Is reverse mortgage refinancing a good idea?
A reverse mortgage is a loan that enables homeowners aged 62 or older to borrow against the equity in their home without having to sell the home, give up title, or take on a monthly mortgage payment. The home equity conversion mortgage (HECM) is the most common type of reverse mortgage, and is administered through a program under the U.S. Department of Housing and Urban Development.
Those who choose to receive their reverse mortgage proceeds as a line of credit option can draw on the loan at the times and amounts of their choosing, subject to a first-year cap enforced by the government and other variables. Other methods of receiving money from a reverse mortgage include term or tenure payments, or a lump sum.
A reverse mortgage refinance consists of refinancing the current reverse mortgage into a new reverse mortgage utilizing the current up-to-date terms and guidelines.
It doesn’t always make sense, but in some cases, it can mean more proceeds for the borrower.
“This basically requires that the terms and calculation of the new reverse mortgage appraisal and value be sufficient enough to pay off the current reverse mortgage loan balance and create a minimum benefit factor (credit line available) of five times the sum of the closing costs charged,” explains Brian Cook, reverse mortgage specialist with Federal Way, Wash.-based Alpine Mortgage Planning.
For example, if the current reverse mortgage loan balance is $150,000 and refinancing the reverse mortgage is only going to provide $130,000 in total, then that’s not going to work because there are not enough funds to pay off the current reverse mortgage, says Certified Reverse Mortgage Professional Beth Paterson, executive vice president of St.
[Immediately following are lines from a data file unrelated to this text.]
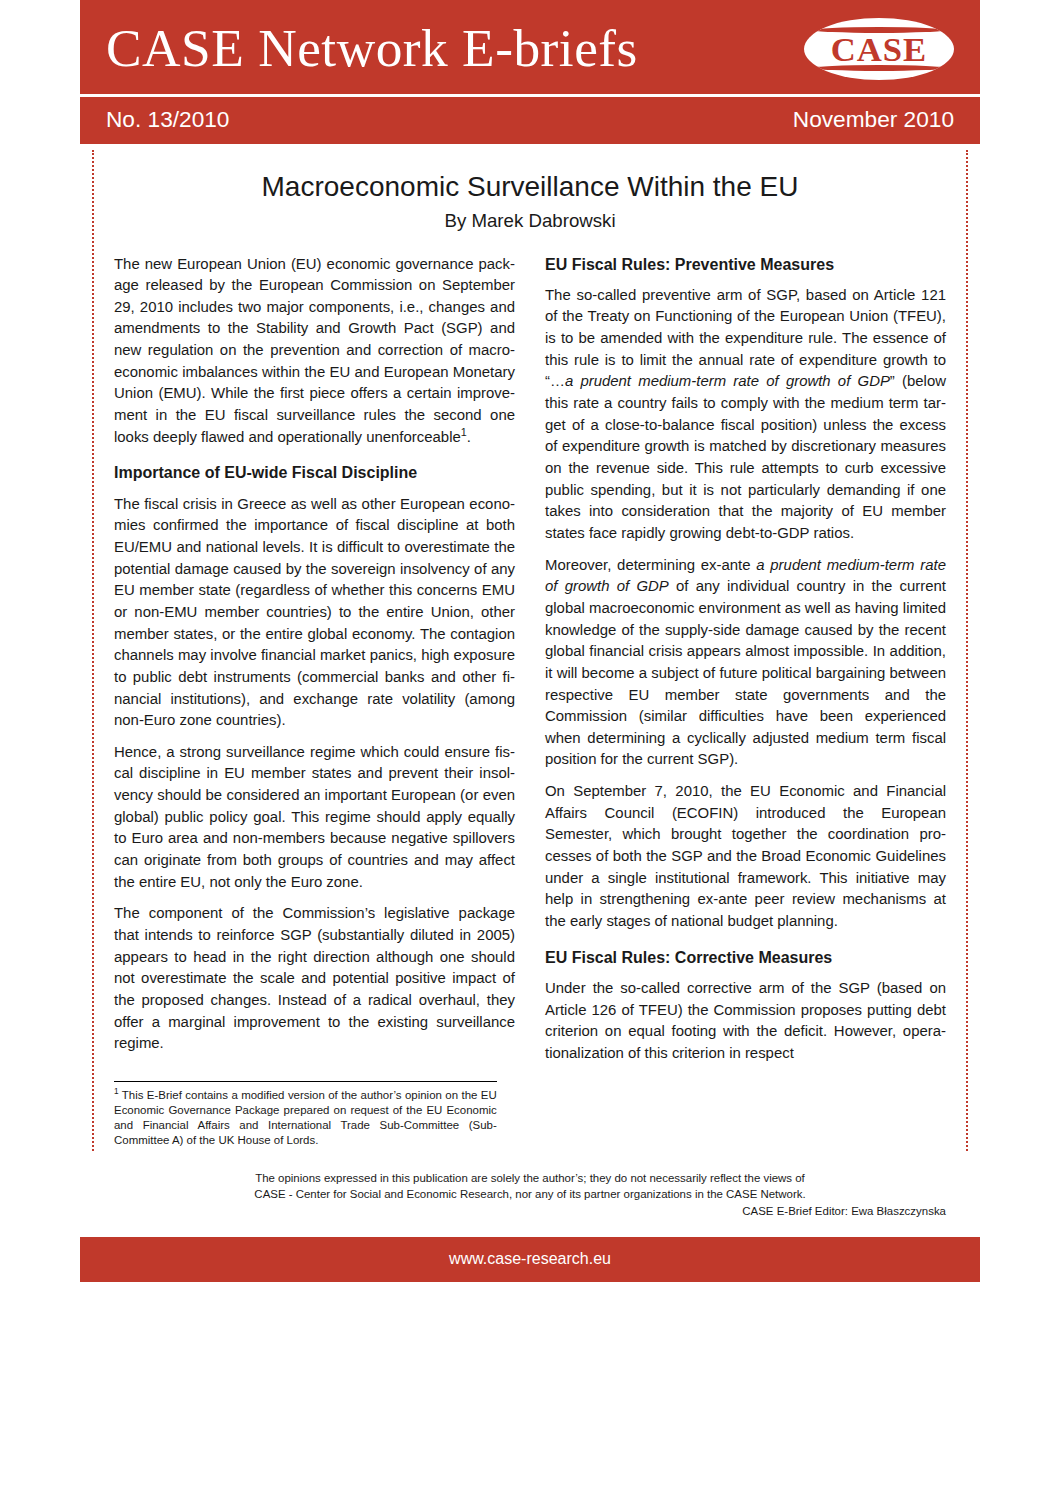CASE Network E-briefs
CASE
No. 13/2010
November 2010
Macroeconomic Surveillance Within the EU
By Marek Dabrowski
The new European Union (EU) economic governance package released by the European Commission on September 29, 2010 includes two major components, i.e., changes and amendments to the Stability and Growth Pact (SGP) and new regulation on the prevention and correction of macroeconomic imbalances within the EU and European Monetary Union (EMU). While the first piece offers a certain improvement in the EU fiscal surveillance rules the second one looks deeply flawed and operationally unenforceable1.
Importance of EU-wide Fiscal Discipline
The fiscal crisis in Greece as well as other European economies confirmed the importance of fiscal discipline at both EU/EMU and national levels. It is difficult to overestimate the potential damage caused by the sovereign insolvency of any EU member state (regardless of whether this concerns EMU or non-EMU member countries) to the entire Union, other member states, or the entire global economy. The contagion channels may involve financial market panics, high exposure to public debt instruments (commercial banks and other financial institutions), and exchange rate volatility (among non-Euro zone countries).
Hence, a strong surveillance regime which could ensure fiscal discipline in EU member states and prevent their insolvency should be considered an important European (or even global) public policy goal. This regime should apply equally to Euro area and non-members because negative spillovers can originate from both groups of countries and may affect the entire EU, not only the Euro zone.
The component of the Commission’s legislative package that intends to reinforce SGP (substantially diluted in 2005) appears to head in the right direction although one should not overestimate the scale and potential positive impact of the proposed changes. Instead of a radical overhaul, they offer a marginal improvement to the existing surveillance regime.
EU Fiscal Rules: Preventive Measures
The so-called preventive arm of SGP, based on Article 121 of the Treaty on Functioning of the European Union (TFEU), is to be amended with the expenditure rule. The essence of this rule is to limit the annual rate of expenditure growth to “…a prudent medium-term rate of growth of GDP” (below this rate a country fails to comply with the medium term target of a close-to-balance fiscal position) unless the excess of expenditure growth is matched by discretionary measures on the revenue side. This rule attempts to curb excessive public spending, but it is not particularly demanding if one takes into consideration that the majority of EU member states face rapidly growing debt-to-GDP ratios.
Moreover, determining ex-ante a prudent medium-term rate of growth of GDP of any individual country in the current global macroeconomic environment as well as having limited knowledge of the supply-side damage caused by the recent global financial crisis appears almost impossible. In addition, it will become a subject of future political bargaining between respective EU member state governments and the Commission (similar difficulties have been experienced when determining a cyclically adjusted medium term fiscal position for the current SGP).
On September 7, 2010, the EU Economic and Financial Affairs Council (ECOFIN) introduced the European Semester, which brought together the coordination processes of both the SGP and the Broad Economic Guidelines under a single institutional framework. This initiative may help in strengthening ex-ante peer review mechanisms at the early stages of national budget planning.
EU Fiscal Rules: Corrective Measures
Under the so-called corrective arm of the SGP (based on Article 126 of TFEU) the Commission proposes putting debt criterion on equal footing with the deficit. However, operationalization of this criterion in respect
1 This E-Brief contains a modified version of the author’s opinion on the EU Economic Governance Package prepared on request of the EU Economic and Financial Affairs and International Trade Sub-Committee (Sub-Committee A) of the UK House of Lords.
The opinions expressed in this publication are solely the author’s; they do not necessarily reflect the views of
CASE - Center for Social and Economic Research, nor any of its partner organizations in the CASE Network. CASE E-Brief Editor: Ewa Błaszczynska
www.case-research.eu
Paul, Minn.-based Reverse Mortgages SIDAC.
“If the reverse mortgage loan balance is $150,000 and refinancing the reverse mortgage will get the borrower $155,000 that’s not going to meet HUD’s rule of receiving five times the closing costs,” she says. “However, it still could be done if certain exceptions are met, such as adding a non-borrowing spouse to the title.”
A reverse mortgage can be refinanced for a variety of reasons.
“A reverse mortgage can be refinanced, for example, if the home value has increased and the age of the borrower has increased, to add a spouse to the title and more,” she says.
Continuing a trend seen year after year, HECM to HECM refinance figures are heading up, with 8% of all reverse mortgage loans falling into this category for December 2014, up 39% from Dec 2013 — which was itself more than quadrupled from Dec 2012, Reverse Market Insight data show. But why are people refinancing their reverse mortgage?
Ultimately, people are looking to increase their credit line, Cook says, noting that refinances were an opportunity created by rapidly rising home prices in 2013 and 2014.
Adding a spouse to the title is another popular reason borrowers choose to refinance their reverse mortgages.
“As many senior homeowners age many remarry in their later years,” he says. “If feasible, it is a great opportunity to refinance to a new reverse mortgage with the new spouse on the reverse mortgage to assure that the new spouse can have the same survivorship benefits and continue to live in the property should something occur [to the named borrower].”
The costs to refinance a reverse mortgage are the same as refinancing from a traditional mortgage into a reverse mortgage, although the Federal Housing Administration’s Mortgage Insurance Premium may be less because it is reduced for what was paid with the borrower’s current reverse mortgage, Paterson says.
When considering whether refinancing your reverse mortgage is in your best interest, it’s always best to consult with a financial planner or reverse mortgage expert.
“When you’re refinancing a reverse mortgage you want to make sure it’s in your best interest,” Paterson says.